━━━━━ ARTICLE ━━━━━
L’enlèvement de l’Europe. Identité, solidarité, subsidiarité dans la pratique de l’intégration européenne
L’Europe est aujourd’hui en crise: elle perd son identité, cesse d’être solidaire et ne respecte plus le principe de subsidiarité. On a abandonné les indications des créateurs de l’intégration dans la dimension spirituelle et, en conséquence, aussi dans la dimension politique. Pour les élites européennes de gauche, l’Union devient la base pour une idéologie politique qui doit conduire à l’éviction de la tradition, de la civilisation européenne et des État-nations, au lieu de les enrichir par une dimension communautaire et ennoblir leurs relations réciproques – écrit Jacek SARYUSZ-WOLSKI
.J’ai succombé à la tentation de donner au texte de ce qu’on appelle la Déclaration de Paris « Une Europe en laquelle nous pouvons croire », un texte riche et touchant de multiples questions, mon humble réponse « L’Europe que nous pratiquons ». Il semblerait en effet que le meilleur test de la force de la pensée et de l’axiologie chrétienne serait la façon dont elle est absorbée par la pratique, praxis.
En un sens, nous pénétrons sur le terrain de l’Europe réelle, celle qui est un peu « vraie » et un peu « fausse », en parlant la langue de la Déclaration, car, en employant aussi son vocabulaire « chaque création de l’Homme est imparfaite ».
La pratique chrétienne en Europe, telle que mise en œuvre par les politiciens-chrétiens ou les politiciens chrétiens devrait être offensive et non pas défensive et contemplative, tout en restant bien concrète…
C’est pourquoi je limite mes réflexions au problème de la communauté européenne, organisée sous forme de l’Union européenne. Pourquoi? Parce que l’Europe ne possède pas d’autres formes organisationnelles. Celle-ci est la seule, bien qu’imparfaite. C’est donc elle dont il convient de s’occuper.
La thèse est la suivante: l’Europe a été enlevée, kidnappée, volée, c’est comme on veut, d’une certaine façon nous perdons la « vraie » Europe au détriment de la « fausse » Europe. Il serait donc judicieux de comparer cette forme d’intégration européenne qu’est l’UE aux fondements du projet initial, œuvre des Pères Fondateurs chrétiens démocrates, tels que Robert Schuman et Alcide de Gasperi.
━━━━━
CONSIGNE A: Recopiez mot pour mot, dans l'article, le passage allant de « La thèse est » jusqu'à « Alcide de Gasperi. ».
━━━━━ DONNÉES À TRAITER ━━━━━
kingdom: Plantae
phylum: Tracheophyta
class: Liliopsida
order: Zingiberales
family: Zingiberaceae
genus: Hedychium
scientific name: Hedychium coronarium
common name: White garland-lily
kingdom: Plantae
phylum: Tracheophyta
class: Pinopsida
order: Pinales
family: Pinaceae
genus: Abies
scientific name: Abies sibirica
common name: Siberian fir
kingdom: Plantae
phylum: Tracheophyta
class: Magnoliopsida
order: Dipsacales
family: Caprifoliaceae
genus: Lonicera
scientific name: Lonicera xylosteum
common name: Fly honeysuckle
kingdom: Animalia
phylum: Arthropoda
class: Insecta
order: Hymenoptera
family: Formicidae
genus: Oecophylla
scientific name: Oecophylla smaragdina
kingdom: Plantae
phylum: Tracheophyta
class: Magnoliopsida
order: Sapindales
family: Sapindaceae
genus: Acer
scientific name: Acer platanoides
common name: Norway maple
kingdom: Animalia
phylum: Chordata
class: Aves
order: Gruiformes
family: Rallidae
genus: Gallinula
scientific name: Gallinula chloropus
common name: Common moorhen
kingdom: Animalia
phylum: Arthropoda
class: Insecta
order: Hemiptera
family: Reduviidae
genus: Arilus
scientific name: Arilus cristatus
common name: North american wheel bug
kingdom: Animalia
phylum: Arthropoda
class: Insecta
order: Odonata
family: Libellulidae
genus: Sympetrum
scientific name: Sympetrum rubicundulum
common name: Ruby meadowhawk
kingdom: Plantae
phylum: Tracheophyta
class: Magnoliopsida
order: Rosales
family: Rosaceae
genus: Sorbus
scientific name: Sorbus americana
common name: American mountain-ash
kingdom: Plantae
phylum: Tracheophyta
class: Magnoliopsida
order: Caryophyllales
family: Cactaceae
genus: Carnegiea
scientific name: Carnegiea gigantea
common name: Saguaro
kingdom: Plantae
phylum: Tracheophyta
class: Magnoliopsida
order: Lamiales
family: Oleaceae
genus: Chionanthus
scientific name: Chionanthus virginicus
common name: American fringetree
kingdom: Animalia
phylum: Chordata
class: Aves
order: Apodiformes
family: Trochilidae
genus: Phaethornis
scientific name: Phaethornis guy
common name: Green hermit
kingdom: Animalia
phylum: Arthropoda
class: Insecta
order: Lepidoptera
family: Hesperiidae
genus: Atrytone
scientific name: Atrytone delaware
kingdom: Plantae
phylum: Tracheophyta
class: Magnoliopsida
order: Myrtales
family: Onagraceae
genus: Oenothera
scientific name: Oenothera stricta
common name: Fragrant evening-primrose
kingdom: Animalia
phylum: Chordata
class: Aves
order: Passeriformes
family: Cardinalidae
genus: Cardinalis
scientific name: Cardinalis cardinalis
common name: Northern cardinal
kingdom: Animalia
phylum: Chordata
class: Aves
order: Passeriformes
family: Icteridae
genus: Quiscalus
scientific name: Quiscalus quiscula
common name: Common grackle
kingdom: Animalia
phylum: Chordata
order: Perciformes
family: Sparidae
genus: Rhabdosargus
━━━━━
CONSIGNE B: Dans les lignes de données, substituez « genre » à « genus » sur le passage allant de la ligne contenant « family: Sapindaceae » jusqu'à celle contenant « genus: Quiscalus », bornes comprises, sans rien modifier d'autre. Ne redonnez que ces lignes.

RÉPONSE A:
La thèse est la suivante: l’Europe a été enlevée, kidnappée, volée, c’est comme on veut, d’une certaine façon nous perdons la « vraie » Europe au détriment de la « fausse » Europe. Il serait donc judicieux de comparer cette forme d’intégration européenne qu’est l’UE aux fondements du projet initial, œuvre des Pères Fondateurs chrétiens démocrates, tels que Robert Schuman et Alcide de Gasperi.

RÉPONSE B:
family: Sapindaceae
genre: Acer
scientific name: Acer platanoides
common name: Norway maple
kingdom: Animalia
phylum: Chordata
class: Aves
order: Gruiformes
family: Rallidae
genre: Gallinula
scientific name: Gallinula chloropus
common name: Common moorhen
kingdom: Animalia
phylum: Arthropoda
class: Insecta
order: Hemiptera
family: Reduviidae
genre: Arilus
scientific name: Arilus cristatus
common name: North american wheel bug
kingdom: Animalia
phylum: Arthropoda
class: Insecta
order: Odonata
family: Libellulidae
genre: Sympetrum
scientific name: Sympetrum rubicundulum
common name: Ruby meadowhawk
kingdom: Plantae
phylum: Tracheophyta
class: Magnoliopsida
order: Rosales
family: Rosaceae
genre: Sorbus
scientific name: Sorbus americana
common name: American mountain-ash
kingdom: Plantae
phylum: Tracheophyta
class: Magnoliopsida
order: Caryophyllales
family: Cactaceae
genre: Carnegiea
scientific name: Carnegiea gigantea
common name: Saguaro
kingdom: Plantae
phylum: Tracheophyta
class: Magnoliopsida
order: Lamiales
family: Oleaceae
genre: Chionanthus
scientific name: Chionanthus virginicus
common name: American fringetree
kingdom: Animalia
phylum: Chordata
class: Aves
order: Apodiformes
family: Trochilidae
genre: Phaethornis
scientific name: Phaethornis guy
common name: Green hermit
kingdom: Animalia
phylum: Arthropoda
class: Insecta
order: Lepidoptera
family: Hesperiidae
genre: Atrytone
scientific name: Atrytone delaware
kingdom: Plantae
phylum: Tracheophyta
class: Magnoliopsida
order: Myrtales
family: Onagraceae
genre: Oenothera
scientific name: Oenothera stricta
common name: Fragrant evening-primrose
kingdom: Animalia
phylum: Chordata
class: Aves
order: Passeriformes
family: Cardinalidae
genre: Cardinalis
scientific name: Cardinalis cardinalis
common name: Northern cardinal
kingdom: Animalia
phylum: Chordata
class: Aves
order: Passeriformes
family: Icteridae
genre: Quiscalus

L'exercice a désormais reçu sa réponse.